My teaching philosophy centers on providing my students not only the academic theory, but also learning skills in order to prepare them to become life-long learners. To prepare myself be a competent teacher, I have attained the level of CIRTL Associate by participating in the training program of Evidence-based Introduction to Teaching (EBIT) offered by the Graduate Teacher Program at the University of Colorado Boulder in 2017. This training not only prepares me to adopt effective teaching skills by exposing me to some interesting ideas from education research literature, but also stimulates me to incorporate my disciplinary research into teaching to benefit student learning and outcomes. It is my belief that the students can learn more if they actively interact with other students and leaning content. To transform students into active learners, I wish to incorporate a number of student-centered guiding principles in my future teaching.
Pragmatism: Knowing the practical application not only triggers great interest in the students, but also enhances understanding of academic theory in class. As a graduate teaching assistant in an undergraduate-level Materials Characterization course, I introduced various surface analysis techniques to students by bringing the samples I fabricated in the laboratory into the class and asking the students to have a group discussion about how to characterize these samples to validate the success of surface modification. I asked different groups to present their solutions in the class. Through case study and peer discussion, the students grasped the principles of characterization techniques and understood their application very well. In addition, they became very interested in having a laboratory tour to know how I did material modification and characterization.
Interactive engagement: One factor that strongly influences learning efficiency is student engagement. I will try to develop different activities targeting learning goals and promoting student engagement. I have found peer-discussion and student lecture to be especially effective techniques. When I first started lecturing homework/quiz-review sections of a junior-level undergraduate Solid Mechanics II course, I simply told the students the solution to each problem by traditional lecture. But I found that students could not solve a follow-up problem correctly for the same concept. I tried to change my teaching method by asking students to discuss problems in small groups and each group was assigned a different problem. I circulated and joined different groups to answer their questions if they had any, and a volunteer from each group was asked to present their solutions in the class. I found the students had a deep understanding of the problems through such interactive learning than a traditional lecture, because these instructor-student and student-student interactions facilitate active thinking and effective learning.

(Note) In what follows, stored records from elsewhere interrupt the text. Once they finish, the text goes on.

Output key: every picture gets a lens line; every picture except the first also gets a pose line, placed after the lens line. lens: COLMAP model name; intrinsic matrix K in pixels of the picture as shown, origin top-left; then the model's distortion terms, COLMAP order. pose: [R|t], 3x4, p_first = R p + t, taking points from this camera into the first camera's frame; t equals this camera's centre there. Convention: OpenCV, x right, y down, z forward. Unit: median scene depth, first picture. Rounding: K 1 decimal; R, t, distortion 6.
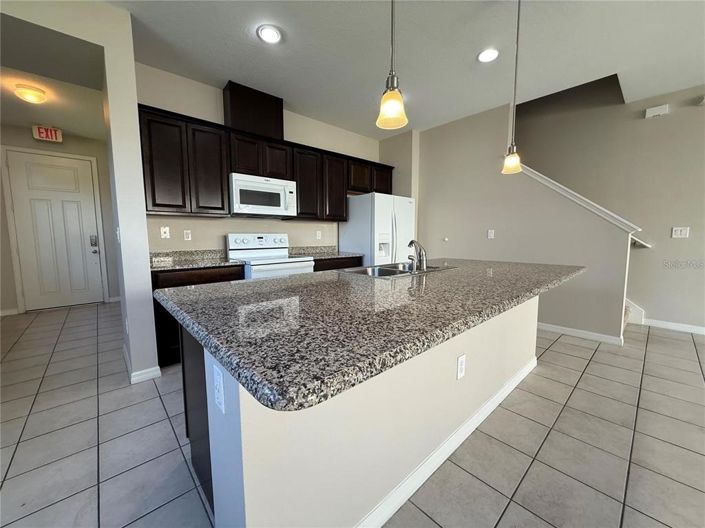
lens RADIAL K [[280.7, 0, 352.5], [0, 280.7, 264.0], [0, 0, 1]] dist [-0.000990, 0.000206]
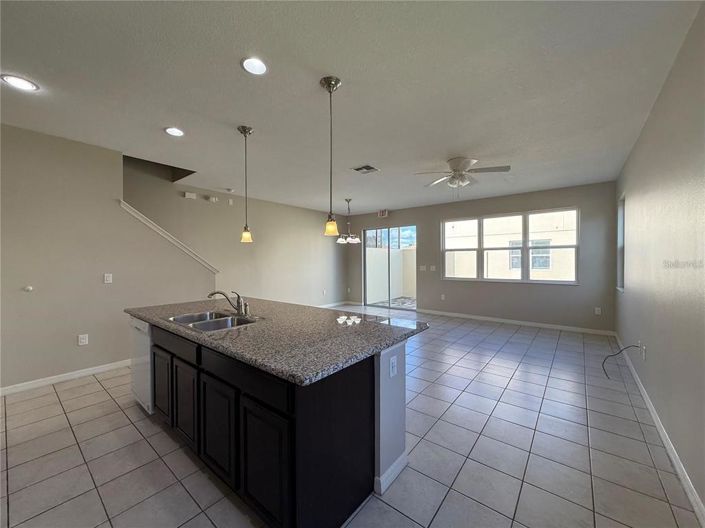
lens RADIAL K [[280.7, 0, 352.5], [0, 280.7, 264.0], [0, 0, 1]] dist [-0.000990, 0.000206]
pose [[-0.152664, -0.006302, 0.988258, -0.626430], [0.097720, 0.994983, 0.021440, -0.104741], [-0.983435, 0.099846, -0.151283, 0.378422]]
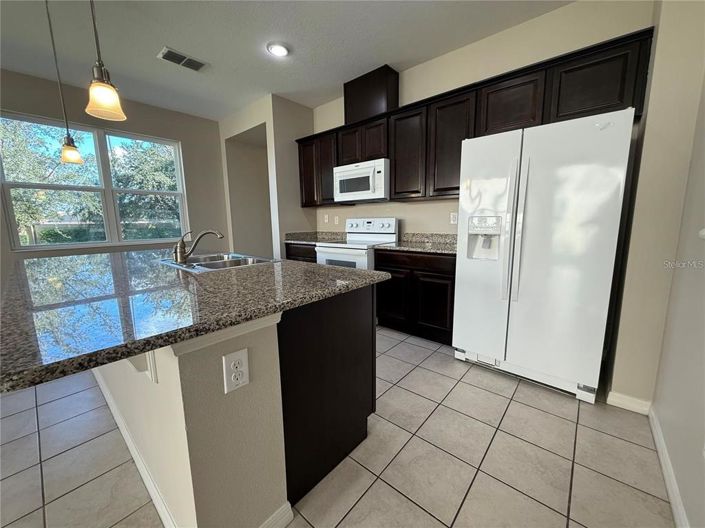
lens RADIAL K [[280.7, 0, 352.5], [0, 280.7, 264.0], [0, 0, 1]] dist [-0.000990, 0.000206]
pose [[0.119664, 0.155696, -0.980530, 0.707253], [-0.083537, 0.985703, 0.146323, -0.090256], [0.989294, 0.064401, 0.130960, 0.826664]]
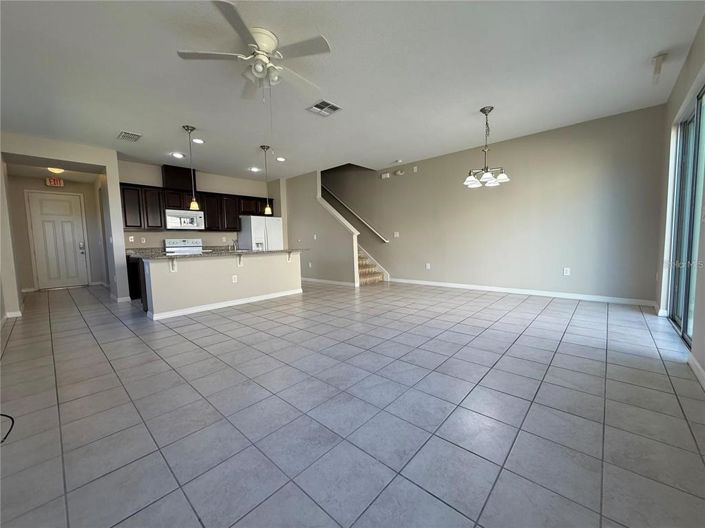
lens RADIAL K [[280.7, 0, 352.5], [0, 280.7, 264.0], [0, 0, 1]] dist [-0.000990, 0.000206]
pose [[0.995461, -0.026355, 0.091449, 0.643886], [0.028350, 0.999386, -0.020589, 0.136941], [-0.090850, 0.023088, 0.995597, -1.019071]]
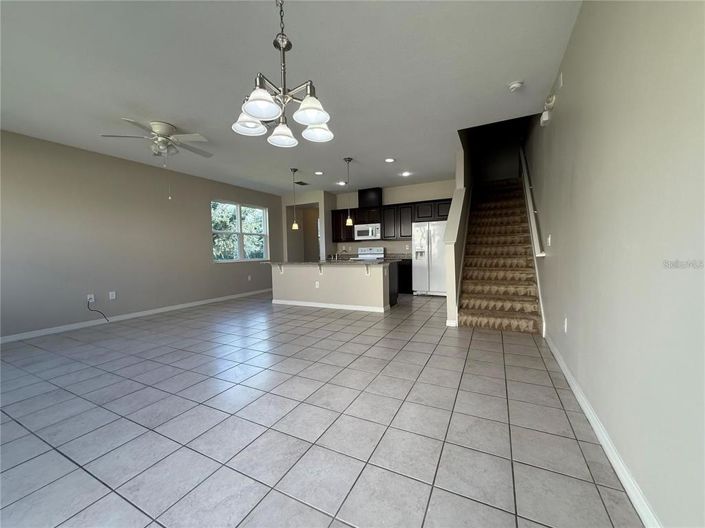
lens RADIAL K [[280.7, 0, 352.5], [0, 280.7, 264.0], [0, 0, 1]] dist [-0.000990, 0.000206]
pose [[0.355532, 0.041519, -0.933742, 1.803083], [-0.073650, 0.997151, 0.016295, 0.000894], [0.931758, 0.062976, 0.357577, 0.044885]]
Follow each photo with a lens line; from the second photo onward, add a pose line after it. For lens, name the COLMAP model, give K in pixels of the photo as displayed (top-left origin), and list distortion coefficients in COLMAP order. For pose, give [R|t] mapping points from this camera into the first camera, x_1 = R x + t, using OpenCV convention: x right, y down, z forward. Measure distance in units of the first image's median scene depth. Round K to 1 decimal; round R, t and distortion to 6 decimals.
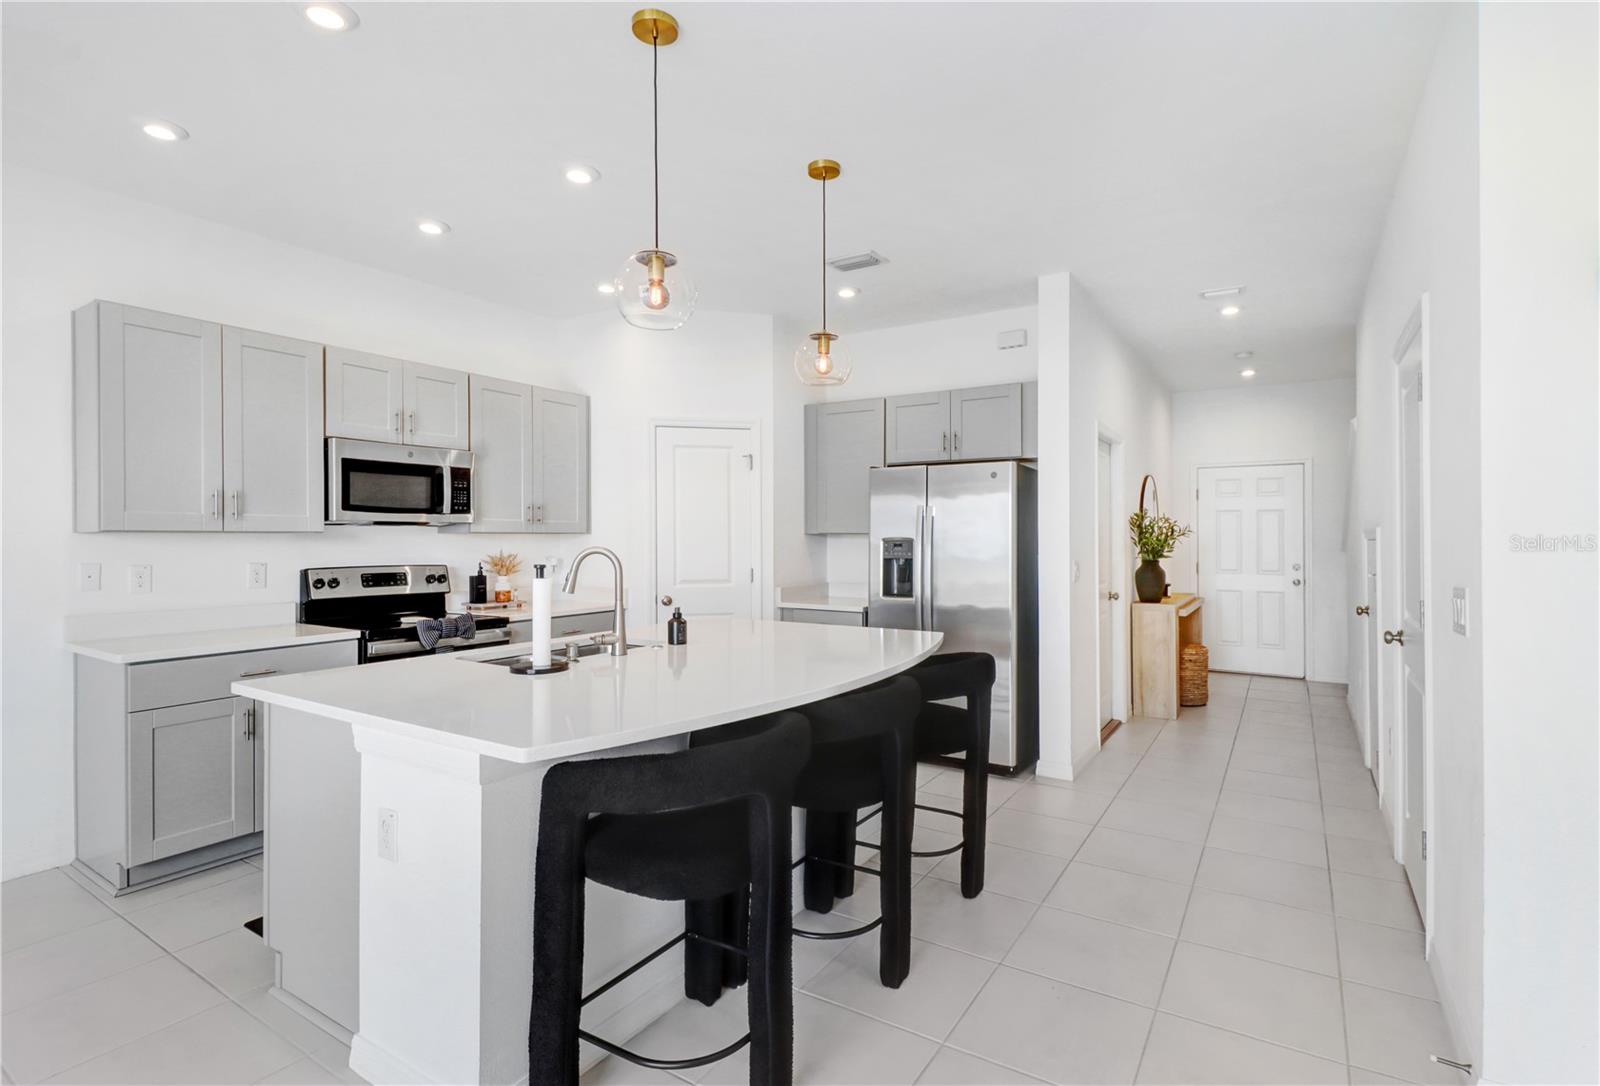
lens RADIAL K [[759.2, 0, 838.0], [0, 759.2, 533.8], [0, 0, 1]] dist [0.001593, -0.000133]
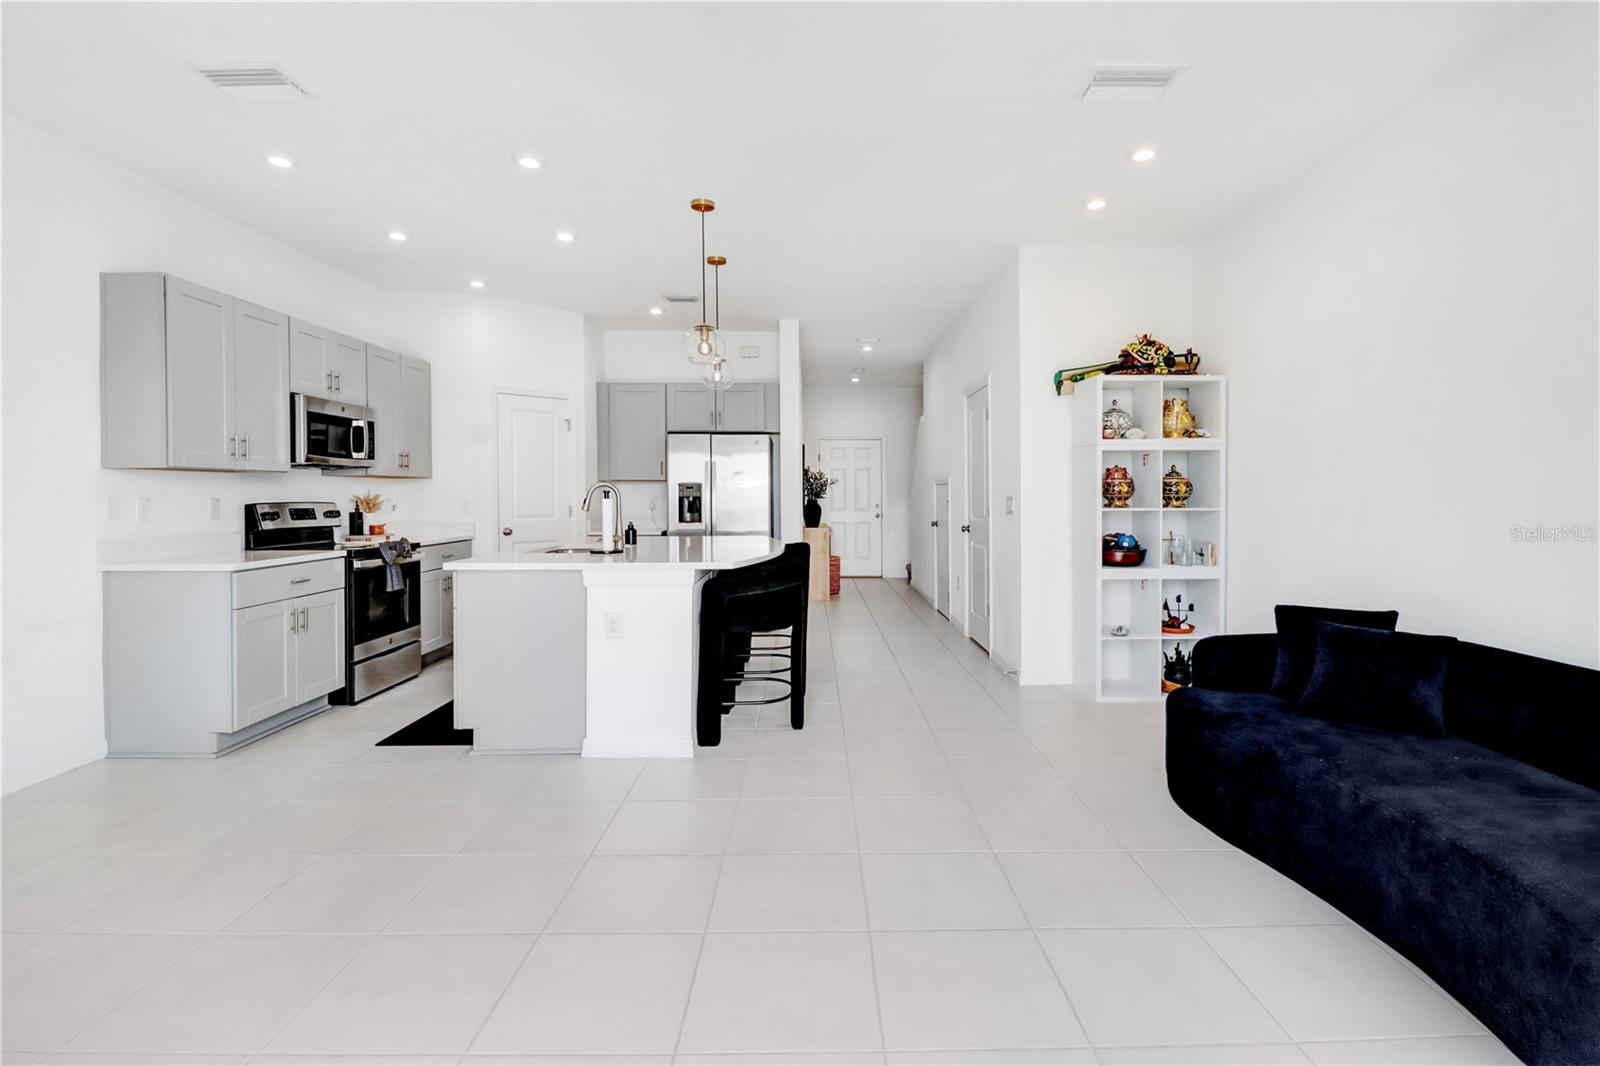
lens RADIAL K [[749.3, 0, 819.5], [0, 749.3, 501.1], [0, 0, 1]] dist [0.001350, 0.000085]
pose [[0.845905, -0.006229, 0.533297, -0.490520], [0.000205, 0.999936, 0.011355, 0.025085], [-0.533333, -0.009496, 0.845852, -0.367633]]
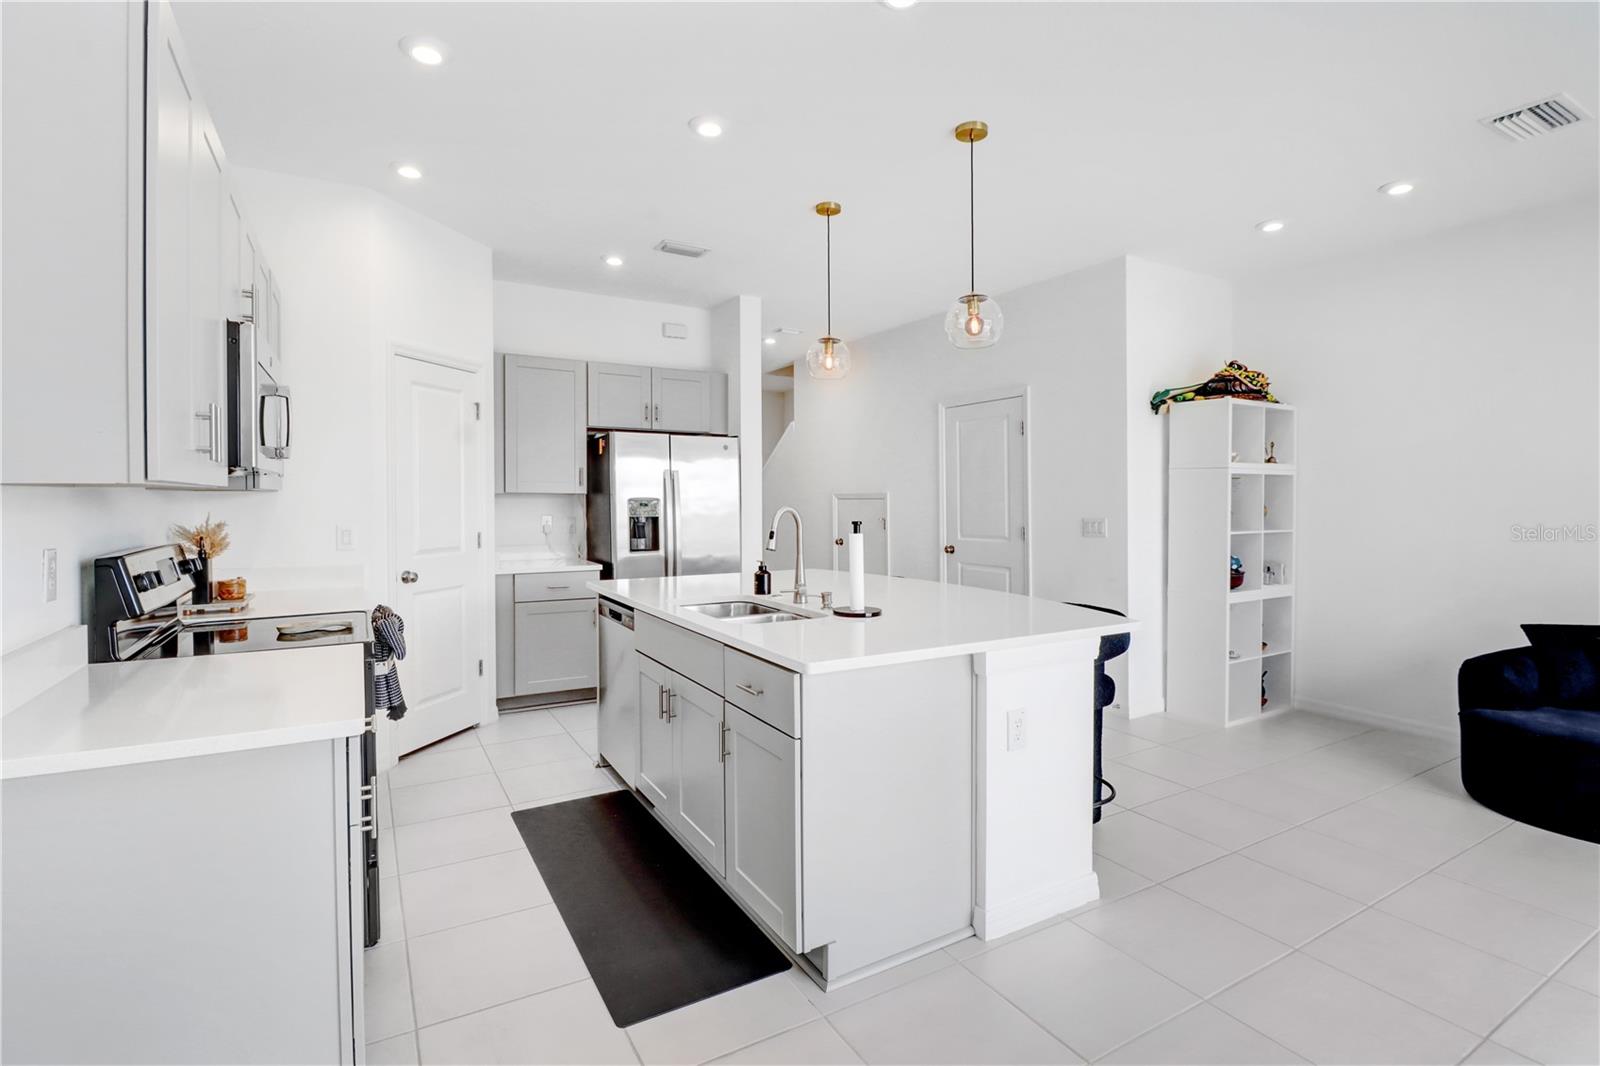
lens RADIAL K [[761.3, 0, 800.2], [0, 761.3, 499.3], [0, 0, 1]] dist [-0.003310, -0.000291]
pose [[0.479380, -0.000164, 0.877607, -0.787856], [-0.004677, 0.999985, 0.002742, 0.003638], [-0.877595, -0.005419, 0.479372, 0.281337]]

Multiple teaching formats: I understand that students have different strengths and each individual has his/her own the most effective learning style. I will accommodate different learning needs in order to maximize the learning outcomes using multi-media. For example, in order to introduce the development of 3D printers, I will ask the students to watch videos in class, read some materials, discuss with their peers, and write essays. Having four different opportunities to learn about this topic – observing, reading, discussing, and writing about the content – will help engage all the different learning styles of students.
Well-aligned assessments: The well-designed assessments should closely align with learning objectives and instructional strategies. I wish to refer the Bloom’s Taxonomy to design appropriate formative and summative assessments to reveal whether students have achieved the learning objectives. For instance, when teaching a Biomanufacturing and 3D Bioprinting course, to assess the students’ knowledge and understanding of 3D bioprinting techniques, I would have students create concept maps to address the questions like “what is the general process flow for 3D bioprinting?”. To assess the students’ synthesis and creativity of learning, I would have students do a project by design and fabrication of a 3D tissue model via 3D bioprinting. In addition, I would ask students to do peer-assessments of 3D bio-printed products and presentations, which provides a great opportunity for peer review and learning.